It’s hard to believe that we’ve come to the end of our fourth specialist clinical placement. This is officially our halfway point for Phase III, which means that we’ve got four more six-week blocks to go. It’s such a cliché, but time really is flying past. Seeing all of the first-year students celebrating the end of their exams recently has brought home the uncomfortable realisation that my cohort was in the exact same position already two years ago, and it’s become even more difficult to believe that a new cohort is starting in just a couple of months! Thankfully I can rest comfortably in the knowledge that I will never, but never repeat my first-year exams again.
Obstetrics and Gynaecology is really quite a diverse speciality – much more than I realised before starting. Obviously the focus is largely on women’s health (but not entirely…) but the clinical requirements on the doctors are really varied. It’s one of the only specialities I’ve come across which is a healthy mix between clinics, ward work, hands-on medicine and more than a little bit of surgery all in one role. Depending on the day of the week, doctors may find themselves performing hysteroscopies/colposcopies (visualising the vagina or uterus with a specialised camera), doing ward rounds, conducting caesarean sections, running clinics (either obstetric or gynaecological) and likely all of the above.

Saved entries

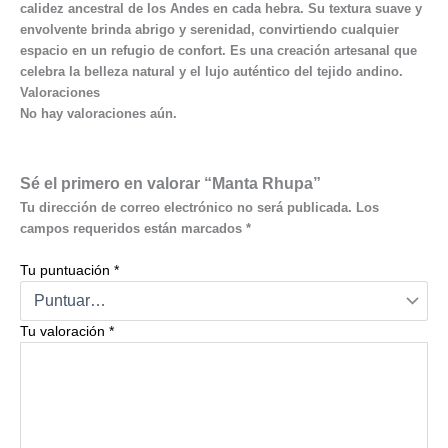
calidez ancestral de los Andes en cada hebra. Su textura suave y
envolvente brinda abrigo y serenidad, convirtiendo cualquier
espacio en un refugio de confort. Es una creación artesanal que
celebra la belleza natural y el lujo auténtico del tejido andino.
Valoraciones
No hay valoraciones aún.
Sé el primero en valorar “Manta Rhupa”
Tu dirección de correo electrónico no será publicada.
Los
campos requeridos están marcados
*
Tu puntuación
*
Tu valoración
*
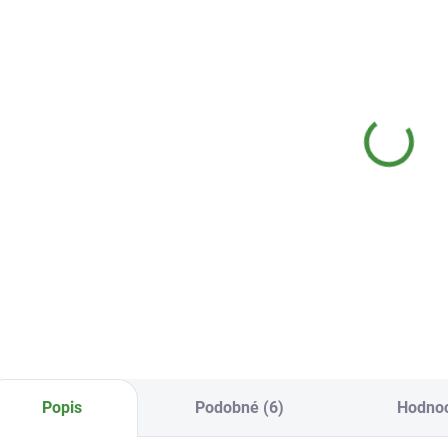
SKLADEM
SKLADEM
(1 KS)
(>10 KS)
Subio Set pro
Trepsan Profi 5
Su
rozklad tuku
l Nejsilnější
Fr
restaurace a
la
2 099 Kč
kuchyně
945 Kč
1
Do košíku
Do košíku
Popis
Podobné (6)
Hodno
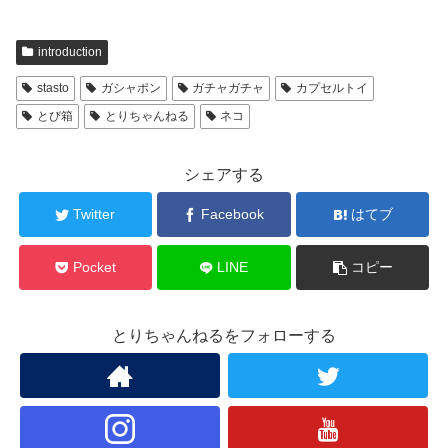
introduction
stasto
ガシャポン
ガチャガチャ
カプセルトイ
とび箱
とりちゃんねる
ネコ
シェアする
Twitter
Facebook
はてブ
Pocket
LINE
コピー
とりちゃんねるをフォローする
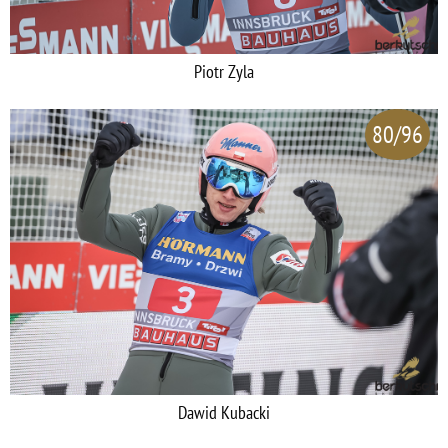
Piotr Zyla
80/96
Dawid Kubacki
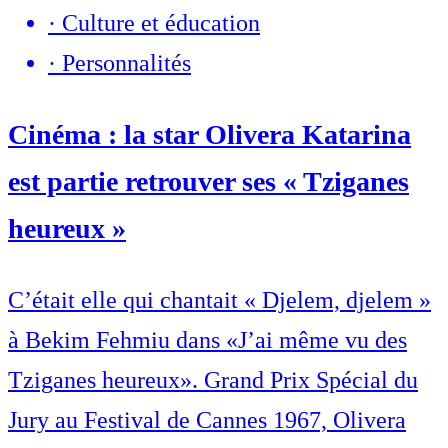
·
Culture et éducation
·
Personnalités
Cinéma : la star Olivera Katarina
est partie retrouver ses « Tziganes
heureux »
C’était elle qui chantait « Djelem, djelem »
à Bekim Fehmiu dans «J’ai même vu des
Tziganes heureux». Grand Prix Spécial du
Jury au Festival de Cannes 1967, Olivera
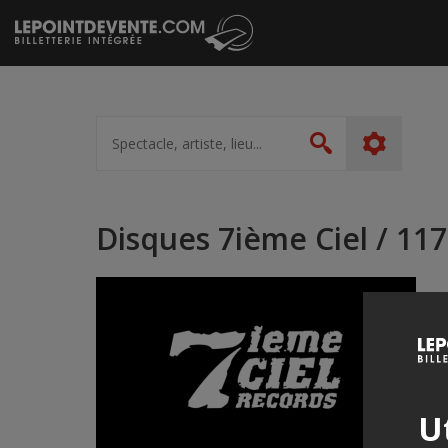
Passer
au
contenu
Spectacle,
artiste,
Rechercher
lieu...
Disques 7ième Ciel / 11
Ut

▸ **ASSIGNED TASK**:
Please write the next part of the post about the obstetrics and gynaecology placement, starting after its final sentence.

▸ **WRITTEN ANSWER**:
Being a student in this rotation has allowed us to see all of these and more. Our education department have done a great job of ensuring that we rotate throughout a few groups of learning opportunity: we have a labour week, a theatre week and a special-interests week, and we run through this cycle twice. I’ve probably enjoyed the theatre week the most of the three. It just amazes me to see open surgery (known as laparotomy, as opposed to keyhole surgery, which is otherwise known as laparoscopy). There is so much going on with the anatomy under the surface, and the doctors spend so much time concentrating on this and making sure that everything goes right; and then at the end when they patch everything up, all that’s left is a tiny little incision with invisible stitches which you can barely see. It’s such an amazing concept that it all tidies up so nicely and seeing it happen blows my mind every time.
This week in the theatre we’ve seen lots of gynaecological procedures, primarily dealing with ovarian and uterine disorders. We’ve seen the drainage and removal of several cysts (I’m not going to lie; it’s not for the weak-stomached among us), a couple of hysterectomies and a couple of removals of ectopic pregnancies. As is logical, we’ve seen women of all ages and all stages in life. Every woman is asked to provide her consent to our presence before we go into theatre and if she doesn’t want us there, then we observe her wishes. It’s been such a useful block and I’ve really got a lot out of it – I hope the remaining blocks are as good as this one has been.